- Questions to answer
A - From the comment thread, list every company named in the comment posted by "Anonymous."
B - Transcribe the comment thread word for word, from "A glaring example" to "to win business.".
Passage shown START

  • Deepak Shenoy says:

    >But Aman: I see what you mean, perhaps I should have gotten out earlier, and stuck on too long. Should maintaina strict stop on each trade, look at HDIL.

  • Anonymous says:


    Good blog. Satyam has done numerous similar shady transactions (legal but not ethical) in the past.

    A glaring example is a company called Satyam Renaissance Consulting. The story here is beyond the pale. Here, the dude who started Renaissance even claimed that he “invented” business/change management consulting. (similar to Al Gore claim of inventing Internet).

    Talk to some of their clients outside India. I personally know of 2 clients in Asia Pac region where the Satyam Business Head Virender Agarwal personally approved delivery of escort/sex services to win business.

    Unfortunately, Satyam is not alone. Cognizant is very simialr – just that they have not been caught raiding the cookie jar yet.

  • Guruprasad says:

    >Why people like you're not talking about Reliance. I think realiance is almost a corporate criminal. These guys split 1000 companies with a single company. Only in India you could see company like RPL, Reliance Power, RNRL get listed with billion of dollars in market caps without balance sheet. These guys are specialized in finding loopholes in corporate laws to come up with listing in stock markets. If you give money to people , you could do anything in this world. Even you could take this blog public and make money. This is the real scenario in India. Recently ADAG was in news for money laundering. But not even single question has been raised by anyone. Matter has been left out. RCOM didn't took Forex losses in its P&L ac. All these things are not an issue, but satyam is an issue. This is the reality in India. If you have moneypower and muscle power(in the form of MPs) you could escape any fraud. No one could raise any questions. I think not even a single listed company seems to follow corporate governance in India. No Indian company genuninely have any reason to speak about corporate governance, because none are following. Satyam has got caught in the process. Thatz it. There are lots who've not got caught. So think twice before writing as if satyam is the only company in India to do these kind of things.
Passage shown END
Data START
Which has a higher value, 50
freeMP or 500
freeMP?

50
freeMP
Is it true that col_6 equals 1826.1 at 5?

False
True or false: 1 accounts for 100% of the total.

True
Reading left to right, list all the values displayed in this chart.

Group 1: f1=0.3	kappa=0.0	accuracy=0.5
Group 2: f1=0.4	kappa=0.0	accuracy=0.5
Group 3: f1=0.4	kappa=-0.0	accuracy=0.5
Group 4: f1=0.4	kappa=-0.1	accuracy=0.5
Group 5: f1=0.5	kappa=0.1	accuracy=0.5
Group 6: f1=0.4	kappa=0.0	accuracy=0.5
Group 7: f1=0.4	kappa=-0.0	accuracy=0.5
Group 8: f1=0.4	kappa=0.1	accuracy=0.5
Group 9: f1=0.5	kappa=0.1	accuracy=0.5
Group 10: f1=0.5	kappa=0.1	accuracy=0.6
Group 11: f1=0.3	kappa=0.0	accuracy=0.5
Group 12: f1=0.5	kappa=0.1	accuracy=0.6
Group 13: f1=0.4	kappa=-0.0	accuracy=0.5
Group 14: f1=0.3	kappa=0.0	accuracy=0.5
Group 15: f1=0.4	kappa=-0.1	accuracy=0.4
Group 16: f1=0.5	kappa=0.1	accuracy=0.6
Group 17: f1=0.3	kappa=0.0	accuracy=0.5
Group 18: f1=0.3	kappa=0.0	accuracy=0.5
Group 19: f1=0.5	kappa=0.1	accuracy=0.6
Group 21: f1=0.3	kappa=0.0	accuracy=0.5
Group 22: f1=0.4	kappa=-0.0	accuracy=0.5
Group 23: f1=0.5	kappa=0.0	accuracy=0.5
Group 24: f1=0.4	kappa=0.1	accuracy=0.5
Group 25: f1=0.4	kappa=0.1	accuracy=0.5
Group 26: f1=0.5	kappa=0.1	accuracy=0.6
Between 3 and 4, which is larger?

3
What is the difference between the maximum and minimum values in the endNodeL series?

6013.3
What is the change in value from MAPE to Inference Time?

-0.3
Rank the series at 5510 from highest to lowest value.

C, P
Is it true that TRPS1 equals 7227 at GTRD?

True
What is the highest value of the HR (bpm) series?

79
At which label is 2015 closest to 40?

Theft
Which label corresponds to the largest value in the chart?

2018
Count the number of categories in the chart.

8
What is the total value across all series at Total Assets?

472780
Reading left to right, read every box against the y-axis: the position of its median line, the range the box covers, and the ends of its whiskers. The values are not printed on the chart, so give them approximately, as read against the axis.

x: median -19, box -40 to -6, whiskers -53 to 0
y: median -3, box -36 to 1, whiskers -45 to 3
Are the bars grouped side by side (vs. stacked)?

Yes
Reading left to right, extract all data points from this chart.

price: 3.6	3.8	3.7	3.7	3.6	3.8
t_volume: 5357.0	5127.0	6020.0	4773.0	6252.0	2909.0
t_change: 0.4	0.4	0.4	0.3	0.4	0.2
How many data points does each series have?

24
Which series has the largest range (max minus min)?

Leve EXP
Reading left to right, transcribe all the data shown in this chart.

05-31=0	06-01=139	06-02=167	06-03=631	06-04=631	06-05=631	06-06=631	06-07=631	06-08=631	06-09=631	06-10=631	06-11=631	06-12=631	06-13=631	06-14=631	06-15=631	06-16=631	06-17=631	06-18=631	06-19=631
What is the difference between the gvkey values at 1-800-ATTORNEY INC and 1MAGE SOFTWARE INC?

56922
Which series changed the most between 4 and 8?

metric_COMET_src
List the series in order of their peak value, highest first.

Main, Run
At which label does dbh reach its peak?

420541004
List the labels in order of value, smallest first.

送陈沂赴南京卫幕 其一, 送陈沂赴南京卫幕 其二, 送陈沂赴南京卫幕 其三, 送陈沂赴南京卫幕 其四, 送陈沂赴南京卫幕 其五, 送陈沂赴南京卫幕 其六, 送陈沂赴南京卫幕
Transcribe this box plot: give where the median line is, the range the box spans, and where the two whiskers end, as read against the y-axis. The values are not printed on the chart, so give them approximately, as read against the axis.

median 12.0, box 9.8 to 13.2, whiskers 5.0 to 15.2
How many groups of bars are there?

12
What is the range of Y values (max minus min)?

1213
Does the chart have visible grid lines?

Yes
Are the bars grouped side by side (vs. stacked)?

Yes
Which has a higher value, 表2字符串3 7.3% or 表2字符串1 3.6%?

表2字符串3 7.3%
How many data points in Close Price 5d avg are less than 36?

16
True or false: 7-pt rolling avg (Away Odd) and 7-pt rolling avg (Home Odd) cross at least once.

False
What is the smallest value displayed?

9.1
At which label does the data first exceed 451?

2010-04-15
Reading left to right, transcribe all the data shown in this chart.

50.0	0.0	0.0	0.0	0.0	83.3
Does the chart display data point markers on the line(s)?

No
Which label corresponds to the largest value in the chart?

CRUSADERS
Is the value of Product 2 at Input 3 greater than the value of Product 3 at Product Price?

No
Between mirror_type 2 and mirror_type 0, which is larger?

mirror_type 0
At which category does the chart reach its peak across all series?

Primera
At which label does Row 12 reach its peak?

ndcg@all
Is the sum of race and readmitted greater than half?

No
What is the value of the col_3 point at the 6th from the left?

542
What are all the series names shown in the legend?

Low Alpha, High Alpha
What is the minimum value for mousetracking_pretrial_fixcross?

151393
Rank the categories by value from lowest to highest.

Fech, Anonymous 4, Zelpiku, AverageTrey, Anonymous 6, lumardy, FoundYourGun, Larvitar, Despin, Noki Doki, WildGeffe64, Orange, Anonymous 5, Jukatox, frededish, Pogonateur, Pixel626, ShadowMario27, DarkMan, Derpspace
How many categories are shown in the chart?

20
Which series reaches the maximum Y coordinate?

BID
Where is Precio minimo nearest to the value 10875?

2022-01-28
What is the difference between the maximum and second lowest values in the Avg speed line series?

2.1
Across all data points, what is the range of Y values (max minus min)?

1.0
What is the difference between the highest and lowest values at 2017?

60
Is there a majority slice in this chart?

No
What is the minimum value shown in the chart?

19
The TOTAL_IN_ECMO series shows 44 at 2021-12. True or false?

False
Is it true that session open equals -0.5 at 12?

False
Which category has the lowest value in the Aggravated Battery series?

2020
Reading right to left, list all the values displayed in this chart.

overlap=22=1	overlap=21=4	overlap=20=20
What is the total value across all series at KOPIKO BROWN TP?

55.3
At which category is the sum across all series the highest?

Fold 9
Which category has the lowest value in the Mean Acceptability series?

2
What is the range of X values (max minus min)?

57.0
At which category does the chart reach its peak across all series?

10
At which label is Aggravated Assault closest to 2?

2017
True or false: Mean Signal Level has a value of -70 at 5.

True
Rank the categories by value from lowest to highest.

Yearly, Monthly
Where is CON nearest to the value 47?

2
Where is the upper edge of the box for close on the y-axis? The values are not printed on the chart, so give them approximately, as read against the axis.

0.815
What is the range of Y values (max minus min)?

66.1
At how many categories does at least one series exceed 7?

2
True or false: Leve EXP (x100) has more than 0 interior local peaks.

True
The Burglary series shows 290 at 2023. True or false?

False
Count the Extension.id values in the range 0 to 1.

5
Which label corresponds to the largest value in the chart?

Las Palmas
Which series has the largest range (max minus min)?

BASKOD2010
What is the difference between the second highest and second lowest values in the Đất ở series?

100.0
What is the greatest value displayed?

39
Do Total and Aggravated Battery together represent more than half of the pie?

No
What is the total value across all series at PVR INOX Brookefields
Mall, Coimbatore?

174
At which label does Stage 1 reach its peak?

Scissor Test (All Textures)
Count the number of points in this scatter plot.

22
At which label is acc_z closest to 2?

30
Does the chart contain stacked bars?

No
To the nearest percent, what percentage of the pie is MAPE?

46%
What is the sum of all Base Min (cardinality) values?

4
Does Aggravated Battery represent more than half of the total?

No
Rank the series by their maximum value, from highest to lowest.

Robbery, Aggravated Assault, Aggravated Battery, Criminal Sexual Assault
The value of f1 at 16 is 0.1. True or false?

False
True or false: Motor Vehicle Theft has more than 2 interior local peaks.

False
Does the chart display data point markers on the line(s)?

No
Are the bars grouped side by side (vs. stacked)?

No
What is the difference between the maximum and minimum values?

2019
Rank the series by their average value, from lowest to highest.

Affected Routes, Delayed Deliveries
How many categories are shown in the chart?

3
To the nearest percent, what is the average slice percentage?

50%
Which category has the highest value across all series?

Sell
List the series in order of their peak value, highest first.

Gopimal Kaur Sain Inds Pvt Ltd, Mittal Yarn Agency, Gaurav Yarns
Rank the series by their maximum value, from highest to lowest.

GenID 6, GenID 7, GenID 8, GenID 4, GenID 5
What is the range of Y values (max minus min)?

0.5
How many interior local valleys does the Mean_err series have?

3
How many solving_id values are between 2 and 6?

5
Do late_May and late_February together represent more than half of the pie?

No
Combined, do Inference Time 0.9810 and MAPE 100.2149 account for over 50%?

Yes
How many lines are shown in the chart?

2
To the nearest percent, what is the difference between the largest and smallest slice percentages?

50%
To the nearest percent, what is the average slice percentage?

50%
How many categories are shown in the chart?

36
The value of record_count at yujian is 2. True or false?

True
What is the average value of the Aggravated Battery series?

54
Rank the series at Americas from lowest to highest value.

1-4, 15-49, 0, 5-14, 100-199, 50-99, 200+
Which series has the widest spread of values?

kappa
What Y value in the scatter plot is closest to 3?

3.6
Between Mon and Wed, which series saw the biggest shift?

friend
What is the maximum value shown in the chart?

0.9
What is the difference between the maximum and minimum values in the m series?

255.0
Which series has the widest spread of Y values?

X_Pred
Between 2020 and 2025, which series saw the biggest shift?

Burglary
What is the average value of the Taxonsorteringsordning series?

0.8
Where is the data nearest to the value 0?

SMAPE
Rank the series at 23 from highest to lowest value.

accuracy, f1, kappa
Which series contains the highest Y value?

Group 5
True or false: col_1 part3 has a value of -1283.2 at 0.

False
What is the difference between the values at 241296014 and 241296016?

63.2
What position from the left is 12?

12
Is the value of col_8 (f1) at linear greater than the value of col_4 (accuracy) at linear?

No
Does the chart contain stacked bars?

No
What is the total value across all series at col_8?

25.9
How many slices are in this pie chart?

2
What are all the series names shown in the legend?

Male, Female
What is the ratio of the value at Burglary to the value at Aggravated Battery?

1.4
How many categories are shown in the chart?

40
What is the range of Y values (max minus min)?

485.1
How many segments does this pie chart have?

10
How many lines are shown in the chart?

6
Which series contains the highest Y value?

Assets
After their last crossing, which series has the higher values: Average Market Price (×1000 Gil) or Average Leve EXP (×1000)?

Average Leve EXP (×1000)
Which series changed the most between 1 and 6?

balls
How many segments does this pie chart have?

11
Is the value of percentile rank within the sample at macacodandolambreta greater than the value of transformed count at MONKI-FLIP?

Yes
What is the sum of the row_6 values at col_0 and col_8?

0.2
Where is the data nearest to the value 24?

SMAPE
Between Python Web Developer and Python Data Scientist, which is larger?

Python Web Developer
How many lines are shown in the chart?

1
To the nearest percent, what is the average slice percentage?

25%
Data END
- Exercise results
A -
Satyam
Satyam Renaissance Consulting
Cognizant

B -
A glaring example is a company called Satyam Renaissance Consulting. The story here is beyond the pale. Here, the dude who started Renaissance even claimed that he “invented” business/change management consulting. (similar to Al Gore claim of inventing Internet).

    Talk to some of their clients outside India. I personally know of 2 clients in Asia Pac region where the Satyam Business Head Virender Agarwal personally approved delivery of escort/sex services to win business.